Acute Stress Disorder Likely for Gym Shooting Survivors

Survivors likely to suffer anxiety and flashbacks following Tuesday's shooting.

Aug. 5, 2009 — -- The psychological impact on the women who survived Tuesday's shooting at a Pittsburgh health club will likely be exacerbated because the incident occurred in a location considered to be a safe haven and an unlikely backdrop of a brutal killing spree.

"Traumatic events, especially when they're so utterly sudden and unpredictable and in a safe place like a health club, are that much harder to cope with," said Dr. Paul Ragan, an associate professor of psychiatry at Vanderbilt University in Nashville, Tenn.

"LA Fitness is certainly a place that we all associate with some level of safety and comfort and security."

The suspected shooter, George Sodini, 48, entered the Bridgeville, Pa., LA Fitness club just after 8 p.m. Tuesday where he proceeded to turn off the lights before he began shooting into a dance class.

Sodini is believed to have killed three women and injured several others, some critically, before turning the gun on himself.

"The situation is made worse because it's not like these people were out on a street in a high–risk neighborhood or somewhere at war," said Nadine Kaslow, a professor of psychiatry at Emory University School of Medicine in Atlanta.

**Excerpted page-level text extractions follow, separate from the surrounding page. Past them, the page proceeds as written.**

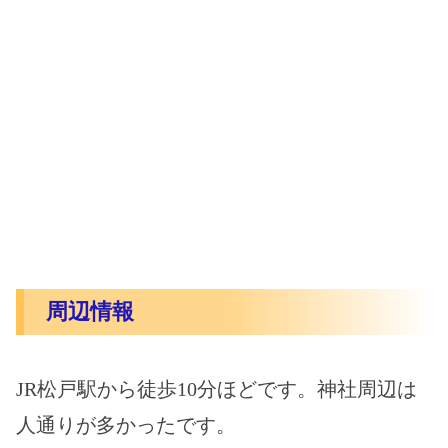
周辺情報
JR松戸駅から徒歩10分ほどです。神社周辺は
人通りが多かったです。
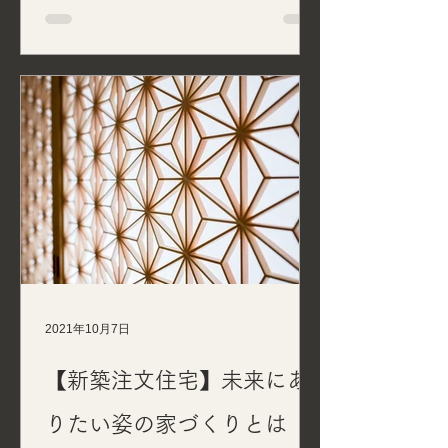
2021年10月7日
【新築注文住宅】未来にあ
りたい姿の家づくりとは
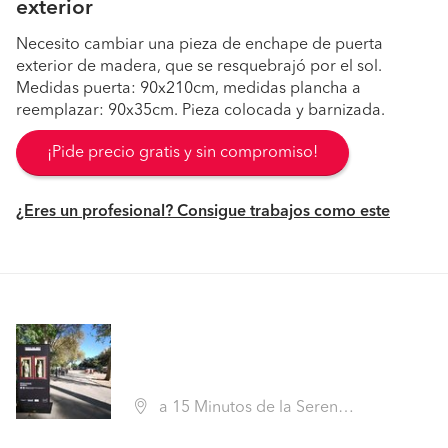
exterior
Necesito cambiar una pieza de enchape de puerta
exterior de madera, que se resquebrajó por el sol.
Medidas puerta: 90x210cm, medidas plancha a
reemplazar: 90x35cm. Pieza colocada y barnizada.
¡Pide precio gratis y sin compromiso!
¿Eres un profesional? Consigue trabajos como este
a 15 Minutos de la Serena, La Serena (Región IV Coquimbo - Elqui)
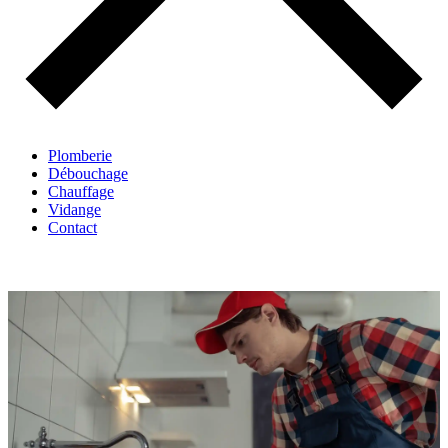
Plomberie
Débouchage
Chauffage
Vidange
Contact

"You go to a gym for self care, to get some relief and to get a break from the stress of life," Kaslow said. "People think of it as a safe place."

The women who witnessed the shooting first-hand, as well as the gym patrons who were bystanders to the incident, will likely suffer from acute stress disorder, a common response to a traumatic event that often morphs into post-traumatic stress disorder in later months, experts say.

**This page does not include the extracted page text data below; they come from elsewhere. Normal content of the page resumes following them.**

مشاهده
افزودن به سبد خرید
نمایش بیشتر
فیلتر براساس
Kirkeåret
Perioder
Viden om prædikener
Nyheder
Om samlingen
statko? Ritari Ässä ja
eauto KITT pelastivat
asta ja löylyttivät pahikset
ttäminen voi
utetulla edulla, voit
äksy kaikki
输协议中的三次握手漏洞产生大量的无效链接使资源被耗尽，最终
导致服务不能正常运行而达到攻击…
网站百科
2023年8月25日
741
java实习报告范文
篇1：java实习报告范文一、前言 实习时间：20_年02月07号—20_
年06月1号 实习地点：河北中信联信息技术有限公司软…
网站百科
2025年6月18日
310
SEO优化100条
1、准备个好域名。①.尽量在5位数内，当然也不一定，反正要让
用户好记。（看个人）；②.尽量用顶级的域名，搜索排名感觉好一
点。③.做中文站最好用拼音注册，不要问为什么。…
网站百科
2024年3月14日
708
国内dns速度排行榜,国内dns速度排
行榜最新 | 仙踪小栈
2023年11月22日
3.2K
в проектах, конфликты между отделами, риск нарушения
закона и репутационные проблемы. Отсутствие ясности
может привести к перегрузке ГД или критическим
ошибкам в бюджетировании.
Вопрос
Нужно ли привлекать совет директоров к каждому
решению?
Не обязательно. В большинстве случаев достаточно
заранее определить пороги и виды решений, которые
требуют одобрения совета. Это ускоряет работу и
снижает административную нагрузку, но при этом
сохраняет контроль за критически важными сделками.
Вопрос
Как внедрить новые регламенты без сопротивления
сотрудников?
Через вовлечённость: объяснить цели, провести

"Acute stress disorder is something that's similar to post traumatic stress disorder but it emerges much more quickly," Vanderbilt's Ragan said.

Replay the Incident Over and Over Again

"When you first see a person with acute stress disorder they look numb," said Ragan, who has worked as a military psychiatrist, adding that experts have coined a term, "the thousand yard stare," for the look on traumatized victims' faces.

"They seem dazed and confused, the world seems very unreal to them and later they often have amnesia and don't remember all the elements of the traumatic event," Ragan said.

He said a full-blown acute stress disorder can sometimes take as long as a week to develop.

It's common for people who witness traumatic events to begin to replay the incident in their minds over and over again, especially if there are everyday triggers that remind them of the event, experts say.

"The whole ordeal becomes an intrusive memory," Ragan said. "Similar situations will trigger the memory of what happened and will bring back the whole experience."

Knowing that the alleged shooter turned off the lights before he began shooting into the gym class, Ragan said that a sudden loss of light or darkness may be hard for those witnesses and survivors to cope with in the coming weeks.

"Turning off the lights, that's psychological warfare," Ragan said. "That's an attempt to invoke more terror."

Ragan said that he has treated Vietnam veterans who are unable to attend barbecues because the smell of burning reminds them too much of their time in service. Similarly, Ragan says a sudden loss of light may stimulate difficult memories for those LA Fitness survivors.

"Turning off the lights may trigger the re-experience of the trauma and cause the images and the intrusive thoughts to appear to people," Ragan said. "They will likely be physically restless, jumpy."

Survivor's guilt is another psychological problem many of the women who escaped the shooting alive may have to cope with, Emory's Kaslow said.

"Even though they will obviously feel relieved and grateful that they survived this random act by someone, there will be some sense of 'why wasn't it me?'" she said.

Return to a Normal Life

As for recovery, experts say, the shooting bystanders and witnesses must return to a normal life as quickly as possible.

"It turns out if you avoid the place where the incident occurred and your only memory of that place is traumatic, that seems to promote a sort of fixation on it," Ragan said.

"You want to make new memories when you're ready, you don't want to live your life with the gym being associated with the traumatic event."